ACTION ITEM
Filter the lines below, keeping each one that holds "worn".

EXCERPTED DATA
== Segment start ==

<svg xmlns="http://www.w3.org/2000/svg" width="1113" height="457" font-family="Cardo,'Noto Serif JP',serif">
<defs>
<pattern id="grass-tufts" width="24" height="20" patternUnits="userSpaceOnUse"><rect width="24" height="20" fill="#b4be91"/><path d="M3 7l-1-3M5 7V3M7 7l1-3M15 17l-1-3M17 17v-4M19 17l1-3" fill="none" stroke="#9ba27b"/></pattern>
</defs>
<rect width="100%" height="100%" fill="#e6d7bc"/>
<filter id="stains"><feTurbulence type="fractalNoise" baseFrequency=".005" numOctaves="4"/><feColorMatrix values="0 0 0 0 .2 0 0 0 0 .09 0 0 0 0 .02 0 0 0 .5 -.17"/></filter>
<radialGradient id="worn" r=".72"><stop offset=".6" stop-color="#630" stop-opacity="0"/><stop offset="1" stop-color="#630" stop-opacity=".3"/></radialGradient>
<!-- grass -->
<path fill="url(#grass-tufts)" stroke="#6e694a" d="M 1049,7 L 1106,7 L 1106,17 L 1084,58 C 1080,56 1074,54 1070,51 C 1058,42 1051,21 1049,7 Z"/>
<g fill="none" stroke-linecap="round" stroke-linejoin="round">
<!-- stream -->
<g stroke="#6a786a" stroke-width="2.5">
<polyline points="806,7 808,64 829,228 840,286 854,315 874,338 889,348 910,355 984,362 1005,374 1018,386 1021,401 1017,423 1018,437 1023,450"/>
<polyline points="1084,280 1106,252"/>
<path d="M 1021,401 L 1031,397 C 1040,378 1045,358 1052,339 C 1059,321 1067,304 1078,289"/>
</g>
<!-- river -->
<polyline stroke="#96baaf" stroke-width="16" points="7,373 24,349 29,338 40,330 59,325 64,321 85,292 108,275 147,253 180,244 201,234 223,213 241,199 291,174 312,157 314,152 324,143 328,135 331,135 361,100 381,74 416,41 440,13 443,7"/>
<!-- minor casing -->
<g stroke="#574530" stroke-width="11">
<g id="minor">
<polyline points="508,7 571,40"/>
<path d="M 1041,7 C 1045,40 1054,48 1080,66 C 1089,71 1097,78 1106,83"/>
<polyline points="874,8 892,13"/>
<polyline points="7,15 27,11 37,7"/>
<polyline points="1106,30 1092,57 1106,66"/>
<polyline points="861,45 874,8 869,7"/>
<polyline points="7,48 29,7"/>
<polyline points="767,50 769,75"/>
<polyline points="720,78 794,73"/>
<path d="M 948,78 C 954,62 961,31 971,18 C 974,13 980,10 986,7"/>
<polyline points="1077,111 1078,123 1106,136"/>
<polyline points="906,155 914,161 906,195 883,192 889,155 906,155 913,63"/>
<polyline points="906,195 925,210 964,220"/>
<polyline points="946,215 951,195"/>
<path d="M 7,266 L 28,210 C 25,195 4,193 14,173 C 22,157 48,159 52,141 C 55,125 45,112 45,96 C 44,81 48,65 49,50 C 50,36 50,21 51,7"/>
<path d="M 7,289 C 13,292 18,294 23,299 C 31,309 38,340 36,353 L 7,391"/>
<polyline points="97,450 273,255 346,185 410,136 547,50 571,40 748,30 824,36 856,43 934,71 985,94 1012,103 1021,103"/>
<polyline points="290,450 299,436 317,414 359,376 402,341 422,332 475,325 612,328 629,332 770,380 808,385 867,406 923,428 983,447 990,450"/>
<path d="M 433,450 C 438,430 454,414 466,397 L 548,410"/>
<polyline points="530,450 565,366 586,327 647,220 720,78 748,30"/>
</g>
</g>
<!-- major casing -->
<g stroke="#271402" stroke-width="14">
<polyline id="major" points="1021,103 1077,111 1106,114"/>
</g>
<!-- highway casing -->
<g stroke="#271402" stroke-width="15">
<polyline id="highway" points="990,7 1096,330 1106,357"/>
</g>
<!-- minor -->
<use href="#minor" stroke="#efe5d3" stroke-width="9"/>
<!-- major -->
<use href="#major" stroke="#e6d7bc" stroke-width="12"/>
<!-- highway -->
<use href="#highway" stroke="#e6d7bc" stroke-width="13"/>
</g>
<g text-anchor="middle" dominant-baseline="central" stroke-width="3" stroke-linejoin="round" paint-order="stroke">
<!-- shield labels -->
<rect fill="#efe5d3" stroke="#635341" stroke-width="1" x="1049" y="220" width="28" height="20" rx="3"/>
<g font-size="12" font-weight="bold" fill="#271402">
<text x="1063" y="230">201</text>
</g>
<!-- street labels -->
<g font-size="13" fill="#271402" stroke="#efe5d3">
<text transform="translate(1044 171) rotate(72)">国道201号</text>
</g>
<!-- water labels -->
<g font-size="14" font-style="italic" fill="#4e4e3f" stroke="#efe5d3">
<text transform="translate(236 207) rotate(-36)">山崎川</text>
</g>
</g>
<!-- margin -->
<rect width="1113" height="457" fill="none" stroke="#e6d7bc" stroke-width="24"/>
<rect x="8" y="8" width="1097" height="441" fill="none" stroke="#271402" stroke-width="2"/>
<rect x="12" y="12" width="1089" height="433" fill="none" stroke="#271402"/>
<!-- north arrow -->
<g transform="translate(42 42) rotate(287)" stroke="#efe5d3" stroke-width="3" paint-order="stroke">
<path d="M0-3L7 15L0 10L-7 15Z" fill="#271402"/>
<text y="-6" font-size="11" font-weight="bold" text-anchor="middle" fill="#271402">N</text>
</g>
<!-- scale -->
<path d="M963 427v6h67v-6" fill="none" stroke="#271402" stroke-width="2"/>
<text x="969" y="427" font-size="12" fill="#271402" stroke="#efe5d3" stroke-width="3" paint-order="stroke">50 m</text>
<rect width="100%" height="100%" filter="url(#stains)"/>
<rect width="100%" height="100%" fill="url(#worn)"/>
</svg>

== Segment end ==

ANSWER BELOW
<radialGradient id="worn" r=".72"><stop offset=".6" stop-color="#630" stop-opacity="0"/><stop offset="1" stop-color="#630" stop-opacity=".3"/></radialGradient>
<rect width="100%" height="100%" fill="url(#worn)"/>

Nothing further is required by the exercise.